WORK ITEM:
Duplicate the lines from the start of the entries up to and including the line containing "Oplysningerne inkluderer d", leaving the pictures out of your answer.

Extracted page text data:
== Segment start ==

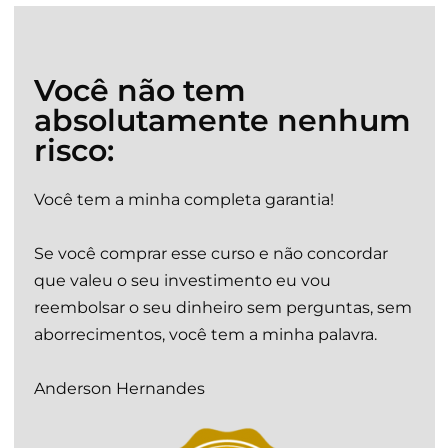
Você não tem
absolutamente nenhum
risco:
Você tem a minha completa garantia!
Se você comprar esse curso e não concordar
que valeu o seu investimento eu vou
reembolsar o seu dinheiro sem perguntas, sem
aborrecimentos, você tem a minha palavra.
Anderson Hernandes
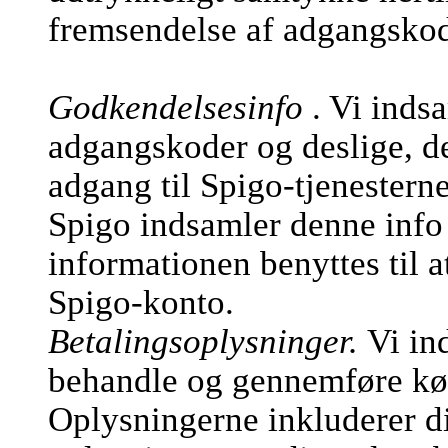
fremsendelse af adgangsko
Godkendelsesinfo
. Vi inds
adgangskoder og deslige, de
adgang til Spigo-tjenesterne
Spigo indsamler denne info 
informationen benyttes til a
Spigo-konto.
Betalingsoplysninger.
Vi in
behandle og gennemføre køb
Oplysningerne inkluderer d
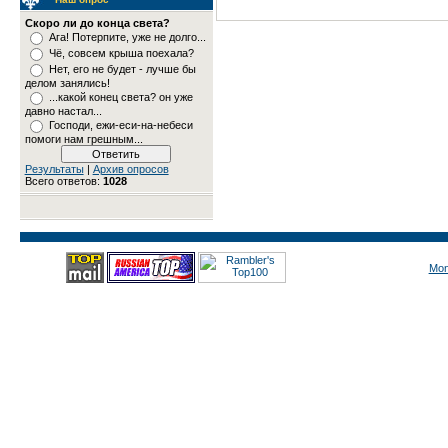
Скоро ли до конца света?
Ага! Потерпите, уже не долго...
Чё, совсем крыша поехала?
Нет, его не будет - лучше бы
делом занялись!
...какой конец света? он уже
давно настал...
Господи, ежи-еси-на-небеси
помоги нам грешным...
Результаты
|
Архив опросов
Всего ответов:
1028
Mon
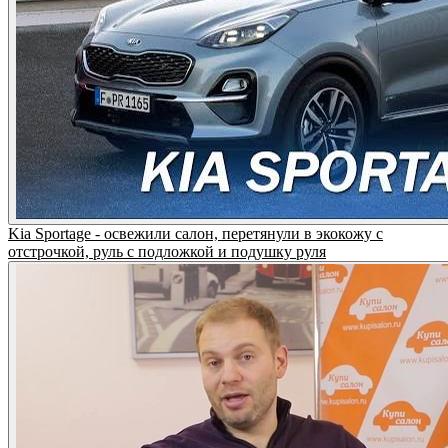
Kia Sportage - освежили салон, перетянули в экокожу с
отстрочкой, руль с подложкой и подушку руля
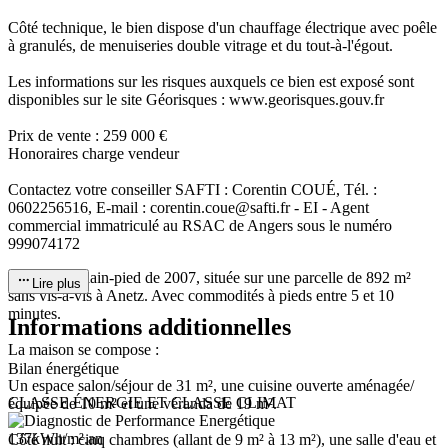
Côté technique, le bien dispose d'un chauffage électrique avec poêle
à granulés, de menuiseries double vitrage et du tout-à-l'égout.
Les informations sur les risques auxquels ce bien est exposé sont
disponibles sur le site Géorisques : www.georisques.gouv.fr
Prix de vente : 259 000 €
Honoraires charge vendeur
Contactez votre conseiller SAFTI : Corentin COUÉ, Tél. :
0602256516, E-mail : corentin.coue@safti.fr - EI - Agent
commercial immatriculé au RSAC de Angers sous le numéro
999074172
Maison de plain-pied de 2007, située sur une parcelle de 892 m²
Lire plus
sans vis-à-vis à Anetz. Avec commodités à pieds entre 5 et 10
minutes.
Informations additionnelles
La maison se compose :
Bilan énergétique
Un espace salon/séjour de 31 m², une cuisine ouverte aménagée/
CLASSE ÉNERGIE ET CLASSE CLIMAT
équipée de 10 m² et une véranda de 19 m².
137
kWh/m².
an
Côté nuit : cinq chambres (allant de 9 m² à 13 m²), une salle d'eau et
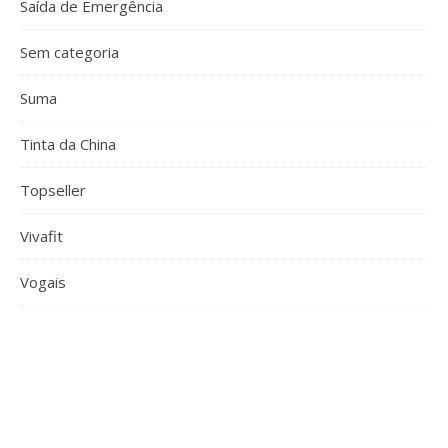
Saída de Emergência
Sem categoria
Suma
Tinta da China
Topseller
Vivafit
Vogais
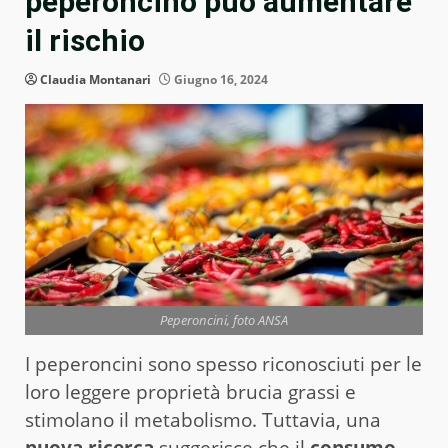
peperoncino può aumentare
il rischio
Claudia Montanari
Giugno 16, 2024
Peperoncini, foto ANSA
I peperoncini sono spesso riconosciuti per le
loro leggere proprietà brucia grassi e
stimolano il metabolismo. Tuttavia, una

== Segment end ==

WRITTEN SOLUTION:
Você não tem
absolutamente nenhum
risco:
Você tem a minha completa garantia!
Se você comprar esse curso e não concordar
que valeu o seu investimento eu vou
reembolsar o seu dinheiro sem perguntas, sem
aborrecimentos, você tem a minha palavra.
Anderson Hernandes
fremsendelse af adgangsko
Godkendelsesinfo
. Vi inds
adgangskoder og deslige, de
adgang til Spigo-tjenesterne
Spigo indsamler denne info 
informationen benyttes til a
Spigo-konto.
Betalingsoplysninger.
Vi in
behandle og gennemføre køb
Oplysningerne inkluderer d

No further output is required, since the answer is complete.